Hell, I'm probably gonna grab one of these anyways. Mainly for the rulebook and a start on another fantasy army...just not sure which one I'll choose yet.


----------



## jigplums (Dec 15, 2006)

or you could do both


----------



## Setite (Sep 18, 2009)

Yes. Yes I could. Now that you got me thinking about it it is what I'll probably do.


----------



## Asmodeun (Apr 26, 2009)

Or All Three!
. . . 

Is there a list anywhere that says exactly what's in the box?


----------



## jigplums (Dec 15, 2006)

The set is awesome for those who dont know yet what it includes it is high elves vs skaven.
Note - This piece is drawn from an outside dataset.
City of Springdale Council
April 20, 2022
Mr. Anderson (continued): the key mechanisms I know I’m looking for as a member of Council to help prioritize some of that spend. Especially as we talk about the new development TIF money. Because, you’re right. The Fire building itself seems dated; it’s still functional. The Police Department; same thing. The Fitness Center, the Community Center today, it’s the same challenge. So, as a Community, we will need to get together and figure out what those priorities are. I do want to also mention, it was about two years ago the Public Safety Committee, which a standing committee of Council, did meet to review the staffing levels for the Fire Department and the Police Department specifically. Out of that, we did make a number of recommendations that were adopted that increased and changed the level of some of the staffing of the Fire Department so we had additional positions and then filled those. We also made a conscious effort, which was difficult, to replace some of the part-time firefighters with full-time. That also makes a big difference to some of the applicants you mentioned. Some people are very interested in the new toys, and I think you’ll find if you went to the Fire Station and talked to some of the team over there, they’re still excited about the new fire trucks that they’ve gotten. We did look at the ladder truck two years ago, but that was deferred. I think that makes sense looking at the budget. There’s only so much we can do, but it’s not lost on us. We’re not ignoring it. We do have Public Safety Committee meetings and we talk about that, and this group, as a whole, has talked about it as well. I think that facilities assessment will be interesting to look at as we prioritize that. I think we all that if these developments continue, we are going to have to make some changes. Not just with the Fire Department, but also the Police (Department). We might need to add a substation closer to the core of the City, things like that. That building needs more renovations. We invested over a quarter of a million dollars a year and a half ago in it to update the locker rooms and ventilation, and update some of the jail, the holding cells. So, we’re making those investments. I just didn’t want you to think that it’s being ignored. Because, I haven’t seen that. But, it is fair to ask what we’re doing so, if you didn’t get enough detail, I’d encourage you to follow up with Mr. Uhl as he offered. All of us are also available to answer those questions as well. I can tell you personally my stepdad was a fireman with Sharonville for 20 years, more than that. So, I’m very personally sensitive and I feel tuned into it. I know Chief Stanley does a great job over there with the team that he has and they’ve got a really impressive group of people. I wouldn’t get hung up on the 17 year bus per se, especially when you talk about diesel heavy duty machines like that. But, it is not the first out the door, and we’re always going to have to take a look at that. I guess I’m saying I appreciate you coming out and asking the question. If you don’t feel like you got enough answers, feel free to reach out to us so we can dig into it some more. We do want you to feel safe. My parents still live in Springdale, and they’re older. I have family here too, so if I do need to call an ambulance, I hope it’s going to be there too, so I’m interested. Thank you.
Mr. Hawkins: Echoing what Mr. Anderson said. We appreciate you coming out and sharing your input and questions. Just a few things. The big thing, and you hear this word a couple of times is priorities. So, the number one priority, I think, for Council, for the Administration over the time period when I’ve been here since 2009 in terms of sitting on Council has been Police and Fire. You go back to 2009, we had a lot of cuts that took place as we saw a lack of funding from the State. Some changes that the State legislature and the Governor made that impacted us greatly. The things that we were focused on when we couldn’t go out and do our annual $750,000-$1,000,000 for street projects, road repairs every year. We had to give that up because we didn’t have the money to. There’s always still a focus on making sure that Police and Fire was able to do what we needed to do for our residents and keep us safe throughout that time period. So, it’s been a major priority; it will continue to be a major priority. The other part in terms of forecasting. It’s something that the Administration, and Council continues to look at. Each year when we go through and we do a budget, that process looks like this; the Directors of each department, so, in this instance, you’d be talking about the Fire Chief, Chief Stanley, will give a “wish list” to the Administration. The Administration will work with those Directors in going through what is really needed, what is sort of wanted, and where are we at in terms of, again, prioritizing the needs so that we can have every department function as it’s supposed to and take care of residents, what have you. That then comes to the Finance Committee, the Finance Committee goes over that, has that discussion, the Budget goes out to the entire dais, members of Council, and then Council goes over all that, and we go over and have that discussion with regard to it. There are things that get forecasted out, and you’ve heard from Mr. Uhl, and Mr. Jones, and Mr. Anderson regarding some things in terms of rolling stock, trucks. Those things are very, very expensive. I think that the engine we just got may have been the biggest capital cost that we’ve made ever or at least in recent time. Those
The set contains 74 models in total: a High Elf Prince on Griffon, a High Elf Mage, 10 High Elf Lothern Sea Guard, 10 High Elf Sword Masters of Hoeth and five Ellyrian Reavers; a Skaven Warlord, a Skaven Warlock Engineer, 40 Skaven Clanrats, a Skaven Master Moulder, two Skaven Rat Ogres, a Skaven Warpfire Thrower and a Skaven Poisoned Wind Mortar.


----------



## Too_hot_to_handle (Jan 4, 2007)

I was in gw today and found out that they are doing a prize draw in stores, at least in the uk. Every store is giving away a battalion, plus the thurrock store has a second draw on the day to win a painted 4x4 gaming table, custom figure case with the twin tailed comet painted as a skaven warpstone meteor, plus a load of other stuff the guy spoke about but i can't remember. I think everyone who goes to the stores between now and release will get an invite card which has the entry ticket for the battalion draw. The other draw you get tickets for ordering island of blood and other stuff you do in store between now and the release.


----------



## KarlFranz40k (Jan 30, 2009)

Ah yes, GW is like a cunning crack dealer. Sells us all we need to get hooked at a very reasonable price and after that everything else costs shitloads.


----------